Could regulation circa 2010 have averted the crisis?4 min read . Updated: 25 Jan 2011, 03:27 PM IST
Could regulation circa 2010 have averted the crisis?
Could regulation circa 2010 have averted the crisis?
Slightly over two years since the collapse of Lehman Brothers, the financial sector reforms in developed economies are still evolving. One definitive piece of legislation has been the Dodd-Frank Act, passed earlier this year by the US Congress, to restore US financial stability. How effective would the Act’s provisions have been, starting in 2003-2004 (years during which the housing credit boom took hold) and until the fall of 2008 (when the financial system had to be rescued)? Would the Act have prevented the enormous build-up of leverage on financial balance sheets all betting against a material correction in the US housing market?
Let’s go back to 2003. One of the most staggering statistics of the credit boom was that the balance sheet size of the 10 largest global banks more than doubled, from about €7 trillion to €15 trillion during this period. And, during the same period, the regulatory assessment of the risk on their balance sheets (assessed for computing the banks’ Tier-1 capital), moved far more gradually from €3.5 trillion to under €5 trillion. The system was deemed to be very well capitalized in the second quarter of 2007—indeed, better capitalized by this standard than in 2003. Something was clearly amiss.
The apparent safety of the financial sector’s collective balance sheet was attributable to the fact that the biggest global banks had amassed vast quantities of AAA-rated (“safe") tranches backed by residential mortgages. These assets had historically been safer than similarly rated corporate loans. This was the principal reason behind their lower risk charge (by a factor of five) under the Basel capital requirements that were in place for European banks, for allowing the US commercial banks to park these in off-balance sheet vehicles with little capital, and letting investment banks use internal models for risk management that largely ignored the tail risk of a secular housing collapse.
Even accepting that the AAA-rated mortgage-backed securities (MBS) were indeed safer than corporate loans at the time—in itself a strong assumption for the period ahead—regulatory capital requirements ignored the fact that the entire system was at risk to a common shock, the risk that mortgage defaults could reach levels at which AAA-rated tranches could take some losses. Such financial fragility—the extraordinarily high level of exposure of the system to a common asset shock—is not being sufficiently discouraged by the Dodd-Frank Act.
True, the Dodd-Frank Act will require systemically important financial institutions (SIFIs) to be identified and to be subjected to higher capital and liquidity requirements. But these requirements are unlikely to be raised in the near future, given the weak state of global economic recovery. Nevertheless, suppose a new 8% Tier-1 capital requirement had existed in place of the actual 4% in 2003. Would that have effectively curbed mortgage lending?

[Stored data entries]
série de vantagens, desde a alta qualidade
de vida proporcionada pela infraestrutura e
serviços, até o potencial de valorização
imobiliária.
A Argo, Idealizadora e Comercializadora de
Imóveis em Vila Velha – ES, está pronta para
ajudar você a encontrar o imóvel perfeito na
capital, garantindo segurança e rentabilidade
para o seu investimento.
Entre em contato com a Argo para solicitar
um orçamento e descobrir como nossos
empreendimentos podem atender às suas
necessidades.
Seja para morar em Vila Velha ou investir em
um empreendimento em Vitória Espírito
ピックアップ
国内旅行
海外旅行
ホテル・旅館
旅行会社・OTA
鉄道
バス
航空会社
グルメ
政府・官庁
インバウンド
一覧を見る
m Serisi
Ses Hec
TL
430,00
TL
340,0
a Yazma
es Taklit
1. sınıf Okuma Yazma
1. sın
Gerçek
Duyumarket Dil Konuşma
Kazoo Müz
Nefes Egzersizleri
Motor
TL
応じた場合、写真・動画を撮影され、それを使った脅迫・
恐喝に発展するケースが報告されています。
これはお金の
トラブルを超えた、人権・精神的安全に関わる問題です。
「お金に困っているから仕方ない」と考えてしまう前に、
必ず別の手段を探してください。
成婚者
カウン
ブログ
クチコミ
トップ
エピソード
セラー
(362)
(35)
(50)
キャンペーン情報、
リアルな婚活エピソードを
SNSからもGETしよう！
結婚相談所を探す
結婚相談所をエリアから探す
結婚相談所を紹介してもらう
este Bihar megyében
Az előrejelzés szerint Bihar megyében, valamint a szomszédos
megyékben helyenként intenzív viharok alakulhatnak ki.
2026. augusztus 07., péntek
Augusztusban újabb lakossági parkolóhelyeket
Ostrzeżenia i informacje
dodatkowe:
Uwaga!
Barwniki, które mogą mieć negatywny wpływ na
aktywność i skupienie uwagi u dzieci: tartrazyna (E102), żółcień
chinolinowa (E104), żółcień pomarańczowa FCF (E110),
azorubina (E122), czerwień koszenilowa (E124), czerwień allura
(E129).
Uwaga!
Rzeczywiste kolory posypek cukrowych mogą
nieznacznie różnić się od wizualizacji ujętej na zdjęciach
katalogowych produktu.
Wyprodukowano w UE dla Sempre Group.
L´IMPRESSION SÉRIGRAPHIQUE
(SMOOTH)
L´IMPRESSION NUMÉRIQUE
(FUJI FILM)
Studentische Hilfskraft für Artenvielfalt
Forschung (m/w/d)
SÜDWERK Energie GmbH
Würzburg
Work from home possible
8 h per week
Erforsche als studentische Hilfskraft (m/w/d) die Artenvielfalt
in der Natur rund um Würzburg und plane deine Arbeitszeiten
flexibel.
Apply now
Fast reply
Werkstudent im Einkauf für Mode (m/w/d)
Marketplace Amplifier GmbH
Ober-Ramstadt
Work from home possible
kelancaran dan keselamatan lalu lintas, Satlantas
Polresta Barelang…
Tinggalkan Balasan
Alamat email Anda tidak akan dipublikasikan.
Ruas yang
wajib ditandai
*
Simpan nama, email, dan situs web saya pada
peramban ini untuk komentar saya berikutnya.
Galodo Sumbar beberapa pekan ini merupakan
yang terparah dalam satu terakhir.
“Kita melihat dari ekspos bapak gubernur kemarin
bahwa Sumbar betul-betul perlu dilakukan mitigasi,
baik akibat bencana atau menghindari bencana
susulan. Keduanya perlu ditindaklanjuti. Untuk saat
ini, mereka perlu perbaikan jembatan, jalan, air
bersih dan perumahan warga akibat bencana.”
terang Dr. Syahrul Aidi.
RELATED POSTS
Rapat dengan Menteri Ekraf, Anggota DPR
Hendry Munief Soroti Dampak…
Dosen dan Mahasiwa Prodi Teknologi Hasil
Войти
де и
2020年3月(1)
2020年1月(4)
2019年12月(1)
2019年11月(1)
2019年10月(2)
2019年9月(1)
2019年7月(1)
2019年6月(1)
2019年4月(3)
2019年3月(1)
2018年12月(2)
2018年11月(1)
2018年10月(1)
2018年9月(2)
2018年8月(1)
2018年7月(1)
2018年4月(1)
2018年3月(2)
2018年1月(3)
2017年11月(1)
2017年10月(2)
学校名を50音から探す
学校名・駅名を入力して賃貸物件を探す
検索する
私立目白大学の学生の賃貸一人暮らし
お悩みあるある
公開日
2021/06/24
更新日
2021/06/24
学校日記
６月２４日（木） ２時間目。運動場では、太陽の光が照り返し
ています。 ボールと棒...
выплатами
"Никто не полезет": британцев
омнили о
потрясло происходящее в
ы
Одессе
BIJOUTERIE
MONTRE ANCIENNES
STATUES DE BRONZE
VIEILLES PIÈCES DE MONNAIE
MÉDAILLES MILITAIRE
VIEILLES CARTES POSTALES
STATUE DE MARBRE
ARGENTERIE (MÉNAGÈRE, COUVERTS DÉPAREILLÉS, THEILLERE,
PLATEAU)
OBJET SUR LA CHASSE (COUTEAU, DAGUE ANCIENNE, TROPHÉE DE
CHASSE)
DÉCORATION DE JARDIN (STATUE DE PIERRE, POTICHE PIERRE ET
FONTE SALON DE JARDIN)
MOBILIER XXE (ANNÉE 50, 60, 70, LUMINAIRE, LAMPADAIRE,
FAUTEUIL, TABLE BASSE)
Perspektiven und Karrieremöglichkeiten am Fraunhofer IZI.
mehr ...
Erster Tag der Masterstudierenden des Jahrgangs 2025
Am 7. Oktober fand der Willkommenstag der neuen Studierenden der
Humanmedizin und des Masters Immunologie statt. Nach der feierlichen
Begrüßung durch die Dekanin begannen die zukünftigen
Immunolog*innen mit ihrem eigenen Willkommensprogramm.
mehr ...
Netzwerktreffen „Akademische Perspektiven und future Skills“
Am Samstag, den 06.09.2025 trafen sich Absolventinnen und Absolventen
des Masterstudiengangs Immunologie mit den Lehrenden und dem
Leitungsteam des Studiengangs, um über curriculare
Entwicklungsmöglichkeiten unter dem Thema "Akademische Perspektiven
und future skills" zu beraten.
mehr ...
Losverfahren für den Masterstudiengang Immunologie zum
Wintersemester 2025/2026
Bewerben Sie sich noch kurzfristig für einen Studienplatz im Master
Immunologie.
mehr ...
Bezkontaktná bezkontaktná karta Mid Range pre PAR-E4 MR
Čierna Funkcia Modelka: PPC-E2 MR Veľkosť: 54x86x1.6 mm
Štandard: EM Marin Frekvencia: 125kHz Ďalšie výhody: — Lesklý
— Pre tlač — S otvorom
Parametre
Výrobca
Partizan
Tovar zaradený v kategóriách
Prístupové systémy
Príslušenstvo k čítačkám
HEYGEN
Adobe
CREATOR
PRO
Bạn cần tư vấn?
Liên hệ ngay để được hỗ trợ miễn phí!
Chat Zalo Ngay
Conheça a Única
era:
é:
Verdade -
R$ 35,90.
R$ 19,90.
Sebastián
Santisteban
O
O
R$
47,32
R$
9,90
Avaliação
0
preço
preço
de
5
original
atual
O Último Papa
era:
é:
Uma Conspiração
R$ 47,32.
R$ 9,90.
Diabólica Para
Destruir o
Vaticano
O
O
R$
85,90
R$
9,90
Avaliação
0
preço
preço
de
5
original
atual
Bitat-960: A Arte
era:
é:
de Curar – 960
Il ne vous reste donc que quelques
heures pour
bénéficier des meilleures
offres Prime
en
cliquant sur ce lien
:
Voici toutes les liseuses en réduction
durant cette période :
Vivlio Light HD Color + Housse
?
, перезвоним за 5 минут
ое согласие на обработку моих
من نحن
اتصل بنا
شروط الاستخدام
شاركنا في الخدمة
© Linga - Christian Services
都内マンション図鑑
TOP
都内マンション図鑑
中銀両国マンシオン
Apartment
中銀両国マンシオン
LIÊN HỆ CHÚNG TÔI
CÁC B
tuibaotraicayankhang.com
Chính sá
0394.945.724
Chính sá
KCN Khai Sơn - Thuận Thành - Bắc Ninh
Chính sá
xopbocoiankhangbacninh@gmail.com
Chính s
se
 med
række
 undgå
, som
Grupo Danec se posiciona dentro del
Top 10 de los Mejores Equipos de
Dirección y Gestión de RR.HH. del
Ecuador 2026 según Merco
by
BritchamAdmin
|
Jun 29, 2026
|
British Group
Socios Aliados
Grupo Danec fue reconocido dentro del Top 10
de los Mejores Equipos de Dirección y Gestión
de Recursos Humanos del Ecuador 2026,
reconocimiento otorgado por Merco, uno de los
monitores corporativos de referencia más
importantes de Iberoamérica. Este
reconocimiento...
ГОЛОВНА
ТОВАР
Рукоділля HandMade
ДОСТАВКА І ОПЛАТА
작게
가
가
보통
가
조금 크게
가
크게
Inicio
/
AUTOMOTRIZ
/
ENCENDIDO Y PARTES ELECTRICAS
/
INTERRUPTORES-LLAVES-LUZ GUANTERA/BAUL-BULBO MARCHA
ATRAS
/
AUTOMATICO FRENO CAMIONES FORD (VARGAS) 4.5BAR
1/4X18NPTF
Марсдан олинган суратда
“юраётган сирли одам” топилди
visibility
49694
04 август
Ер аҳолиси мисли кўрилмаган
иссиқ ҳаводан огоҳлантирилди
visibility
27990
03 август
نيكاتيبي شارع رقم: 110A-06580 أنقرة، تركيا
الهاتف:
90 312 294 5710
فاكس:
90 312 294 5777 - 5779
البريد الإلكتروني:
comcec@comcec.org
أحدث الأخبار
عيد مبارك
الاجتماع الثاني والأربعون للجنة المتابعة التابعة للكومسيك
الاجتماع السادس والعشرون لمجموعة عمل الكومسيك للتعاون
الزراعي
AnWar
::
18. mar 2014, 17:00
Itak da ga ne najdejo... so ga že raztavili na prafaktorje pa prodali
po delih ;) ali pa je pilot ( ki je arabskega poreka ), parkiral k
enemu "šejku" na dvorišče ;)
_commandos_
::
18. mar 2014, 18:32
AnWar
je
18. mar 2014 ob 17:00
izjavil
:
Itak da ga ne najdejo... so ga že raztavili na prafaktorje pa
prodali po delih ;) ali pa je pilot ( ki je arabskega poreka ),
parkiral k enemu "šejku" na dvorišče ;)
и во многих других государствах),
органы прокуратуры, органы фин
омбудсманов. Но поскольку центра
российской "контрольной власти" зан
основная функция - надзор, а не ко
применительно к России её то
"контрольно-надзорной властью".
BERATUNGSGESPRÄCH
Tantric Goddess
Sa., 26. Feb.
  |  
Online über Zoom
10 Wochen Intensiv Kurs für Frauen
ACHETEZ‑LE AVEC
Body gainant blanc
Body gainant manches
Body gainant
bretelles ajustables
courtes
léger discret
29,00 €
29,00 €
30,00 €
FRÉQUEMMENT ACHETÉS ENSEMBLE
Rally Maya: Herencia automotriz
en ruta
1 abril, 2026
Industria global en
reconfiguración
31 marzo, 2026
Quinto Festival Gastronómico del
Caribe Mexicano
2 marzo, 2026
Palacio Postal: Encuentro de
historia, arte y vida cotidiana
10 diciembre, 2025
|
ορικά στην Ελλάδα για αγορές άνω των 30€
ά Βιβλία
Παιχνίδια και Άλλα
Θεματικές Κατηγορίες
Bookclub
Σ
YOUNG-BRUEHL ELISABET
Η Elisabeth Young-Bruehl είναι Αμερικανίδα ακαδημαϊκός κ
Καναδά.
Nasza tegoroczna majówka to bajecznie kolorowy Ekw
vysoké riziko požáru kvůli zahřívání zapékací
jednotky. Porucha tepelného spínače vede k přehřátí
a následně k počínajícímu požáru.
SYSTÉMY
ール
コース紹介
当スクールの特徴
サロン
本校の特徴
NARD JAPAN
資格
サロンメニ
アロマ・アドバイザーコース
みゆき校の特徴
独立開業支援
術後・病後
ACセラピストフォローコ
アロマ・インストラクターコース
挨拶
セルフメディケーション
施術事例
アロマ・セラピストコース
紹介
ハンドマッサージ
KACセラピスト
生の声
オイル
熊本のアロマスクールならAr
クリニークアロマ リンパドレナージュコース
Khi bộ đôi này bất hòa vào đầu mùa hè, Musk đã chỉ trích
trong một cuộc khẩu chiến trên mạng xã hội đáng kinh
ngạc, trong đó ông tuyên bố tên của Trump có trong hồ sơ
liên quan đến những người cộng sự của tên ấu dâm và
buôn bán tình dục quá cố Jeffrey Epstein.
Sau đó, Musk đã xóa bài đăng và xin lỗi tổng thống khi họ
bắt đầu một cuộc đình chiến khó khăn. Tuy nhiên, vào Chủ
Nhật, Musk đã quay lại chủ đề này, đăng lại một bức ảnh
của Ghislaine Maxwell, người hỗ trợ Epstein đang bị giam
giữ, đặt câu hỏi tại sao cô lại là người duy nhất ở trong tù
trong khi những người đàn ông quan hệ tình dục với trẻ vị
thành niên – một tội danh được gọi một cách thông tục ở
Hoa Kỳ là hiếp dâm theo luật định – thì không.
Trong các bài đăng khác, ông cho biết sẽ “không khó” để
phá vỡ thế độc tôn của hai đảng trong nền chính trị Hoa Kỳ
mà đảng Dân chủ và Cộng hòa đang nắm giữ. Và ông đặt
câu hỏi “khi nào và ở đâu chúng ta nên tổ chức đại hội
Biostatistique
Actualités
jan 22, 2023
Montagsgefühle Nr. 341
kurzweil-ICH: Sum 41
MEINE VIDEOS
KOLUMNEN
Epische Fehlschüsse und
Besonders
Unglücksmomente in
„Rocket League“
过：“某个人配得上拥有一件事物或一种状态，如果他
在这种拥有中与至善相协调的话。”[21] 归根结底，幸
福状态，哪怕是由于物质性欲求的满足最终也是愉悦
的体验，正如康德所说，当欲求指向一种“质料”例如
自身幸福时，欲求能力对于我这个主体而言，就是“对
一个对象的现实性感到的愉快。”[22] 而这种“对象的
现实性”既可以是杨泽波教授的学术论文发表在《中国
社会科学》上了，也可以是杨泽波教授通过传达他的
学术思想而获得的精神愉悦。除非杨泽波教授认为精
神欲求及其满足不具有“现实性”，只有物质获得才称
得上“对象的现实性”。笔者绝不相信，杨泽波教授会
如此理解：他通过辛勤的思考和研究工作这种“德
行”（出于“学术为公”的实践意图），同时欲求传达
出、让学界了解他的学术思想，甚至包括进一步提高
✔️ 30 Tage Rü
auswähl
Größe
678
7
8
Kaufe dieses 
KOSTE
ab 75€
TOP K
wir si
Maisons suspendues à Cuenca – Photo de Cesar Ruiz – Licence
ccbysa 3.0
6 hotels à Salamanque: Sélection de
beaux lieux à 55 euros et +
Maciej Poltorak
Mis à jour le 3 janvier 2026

▶ Aim of the task
Please decide whether each statement agrees with the regulation article, answering yes or no and quoting the words from the article that settle it. 1. During the credit boom, the balance sheets of the 10 largest global banks more than doubled in size. 2. The Dodd-Frank Act was passed by the European Parliament. 3. AAA-rated mortgage tranches had historically been riskier than similarly rated corporate loans.

▶ Solution to this problem
1. Yes: "the balance sheet size of the 10 largest global banks more than doubled, from about €7 trillion to €15 trillion during this period"
2. No: "passed earlier this year by the US Congress"
3. No: "These assets had historically been safer than similarly rated corporate loans."